Pío XI instituye con la encíclica Quas primas (1925) la fiesta de Cristo Rey, pues considera que será la mejor manera de alcanzar el reconocimiento público de su Realeza, dado que las fiestas litúrgicas surgen como respuesta a las necesidades históricas de la Iglesia y del pueblo cristiano y que, además, tienen una gran fuerza para difundir las verdades de la fe. «Y si ahora ordenamos a todos los católicos del mundo el culto universal de Cristo Rey, remediaremos las necesidades de la época actual y ofreceremos una eficaz medicina para la enfermedad que en nuestra época aqueja a la humanidad. Calificamos como enfermedad de nuestra época el llamado laicismo, sus errores y sus criminales propósitos».
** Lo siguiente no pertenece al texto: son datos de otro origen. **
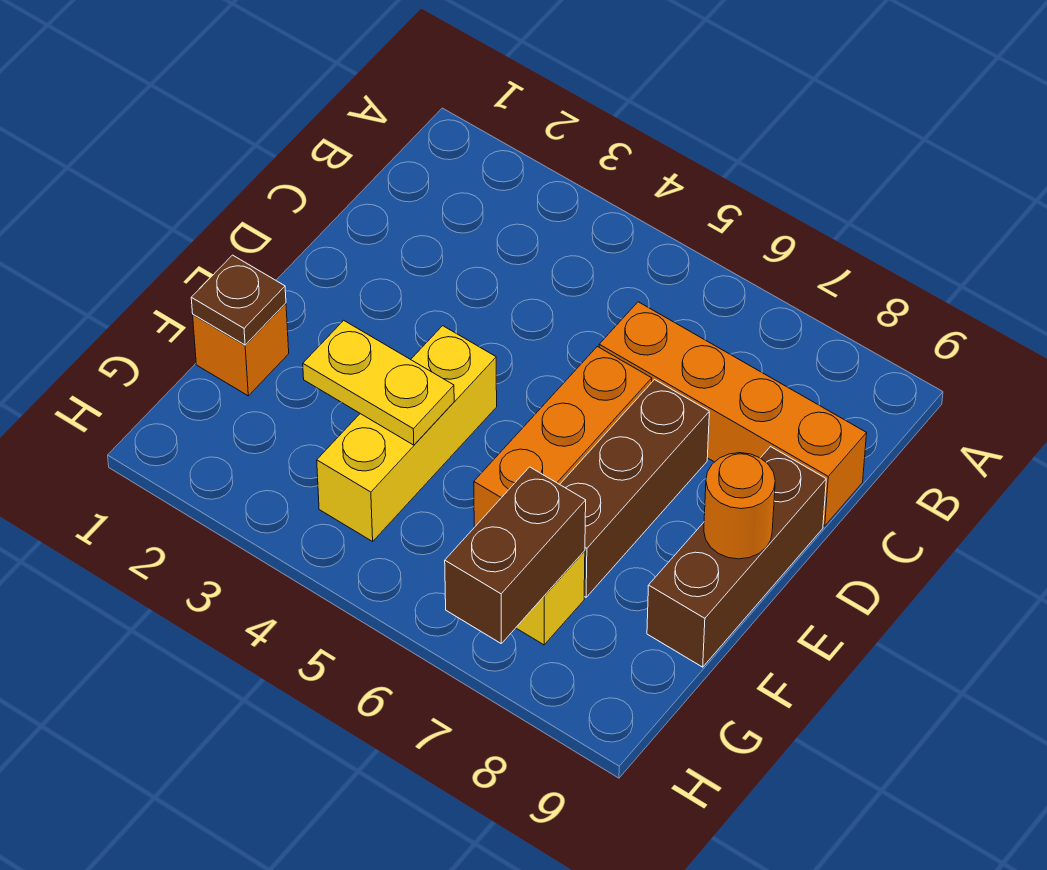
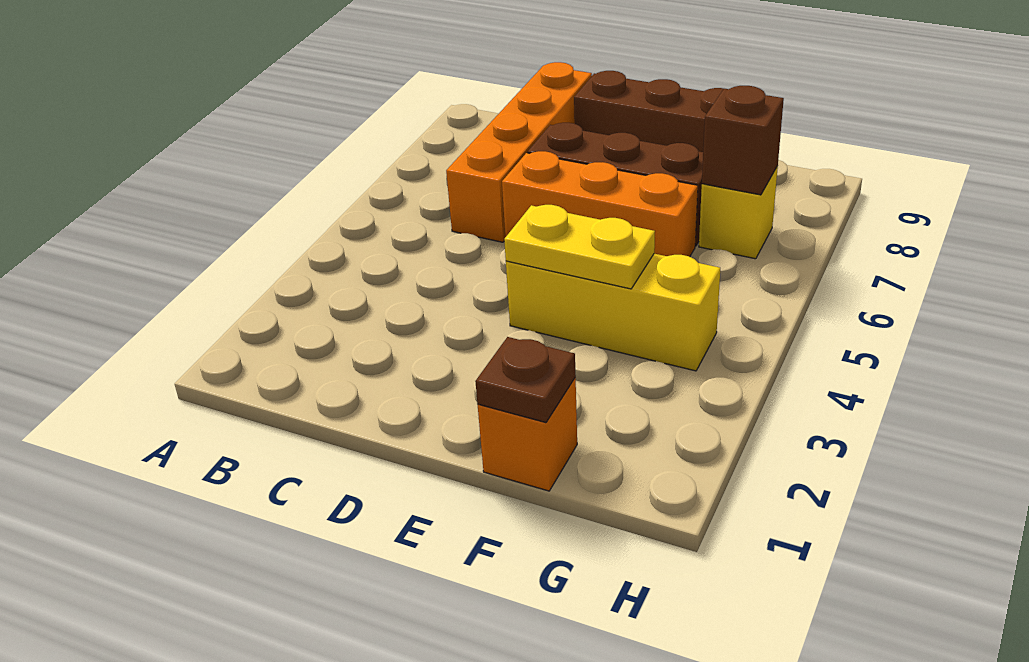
orange round brick E9 level 2 -> none
yellow plate F3:F4 level 2 -> yellow plate E4:F4 level 2
brown brick G7:H7 level 2 -> brown brick G7 level 2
Deja claro Pío XI que éste no es algo nuevo, sino incubado desde hace mucho tiempo, porque se negó primero el imperio de Cristo sobre todos los pueblos, luego se negó a la Iglesia el derecho de enseñar, legislar y regir, posteriormente se fue equiparando la religión cristiana con las demás religiones falsas y colocándola al mismo nivel, más tarde se entregó la religión a la autoridad civil y se han proclamado Estados con una religión natural o incluso ateos… tal como el propio Papa ya denunció en su encíclica Ubi arcano.
La fiesta de Cristo Rey, según espera el Pontífice, contribuirá a acelerar el retorno de la humanidad a Dios estimulando a las fuerzas católicas y servirá «para condenar y reparar de alguna manera la pública apostasía que con tanto daño de la sociedad ha provocado el laicismo». La institución de la fiesta corona el año santo de 1925 y continúa en realidad una tradición, uno de cuyos hitos principales fue la consagración del género humano al Sagrado Corazón de Jesús por León XIII en 1900. Producirá sin duda grandes frutos para la Iglesia, que tiene derecho a una plena libertad e independencia; para la sociedad civil y el Estado, «porque la Realeza de Cristo exige que todo el Estado se ajuste a los mandamientos divinos y a los principios cristianos en la labor legislativa, en la administración de la justicia y, finalmente, en la formación de las almas juveniles en la sana doctrina y en la rectitud de costumbres»; y para los individuos, porque Cristo es Rey de todo el hombre: de su inteligencia, voluntad, corazón y sentidos.
La Realeza de María
Es obligado referirse a la Realeza de María Santísima y su dimensión social, en relación con la de su divino Hijo.
En 1936 se puso la primera piedra de la catedral de Port-Said, en el Canal de Suez, que habría de estar dedicada a «María, Reina del Universo». Al año siguiente fue consagrada y, con este motivo, Pío XI envió como regalo un collar de oro y perlas y permitió añadir a las letanías lauretanas la invocación Regina mundi, ora pro nobis. El Papa era plenamente consciente del rumbo que estaba tomando la situación universal: un alejamiento creciente respecto de Dios y de los valores del Evangelio, que indudablemente conducía a una catástrofe global, cuál sería la II Guerra Mundial. Y ante esta perspectiva dramática, que él pudo ir vislumbrando a lo largo de su Pontificado, comprendió que el recurso mejor que podían tener los cristianos era afirmar la soberanía de Jesucristo sobre todas las realidades del hombre e invocar a María como intercesora segura y eficaz.
Ya desde el inicio de su gobierno al frente de la Iglesia, expresó una intención que cumplió a lo largo de todo él: «Nos place conciliarnos el amor de la Madre nutricia de Dios, a la que desde niño queremos intensamente, con esta prueba de piedad, y comenzar nuestro Pontificado bajo su protección. […] La Virgen ama a los que la aman, y nadie puede esperar confiadamente su ayuda en la muerte si en la vida no se iniciare en su amistad, ora evitando la culpa, ora haciendo algo que ceda en su honor» (Carta Petis tu quidem, 1922). Esto mismo lo recordaría unos años más tarde al señalar que «desde el inicio de nuestro Pontificado, nuestra mirada y nuestro corazón fueron puestos en la dulcísima Virgen, única esperanza de común salvación, y no hemos cesado de exhortar a los fieles, cuantas veces se ofrecía la ocasión, a que constantemente tratasen de acrecentar su culto» (Carta Apostólica Cum feliciter, 1927).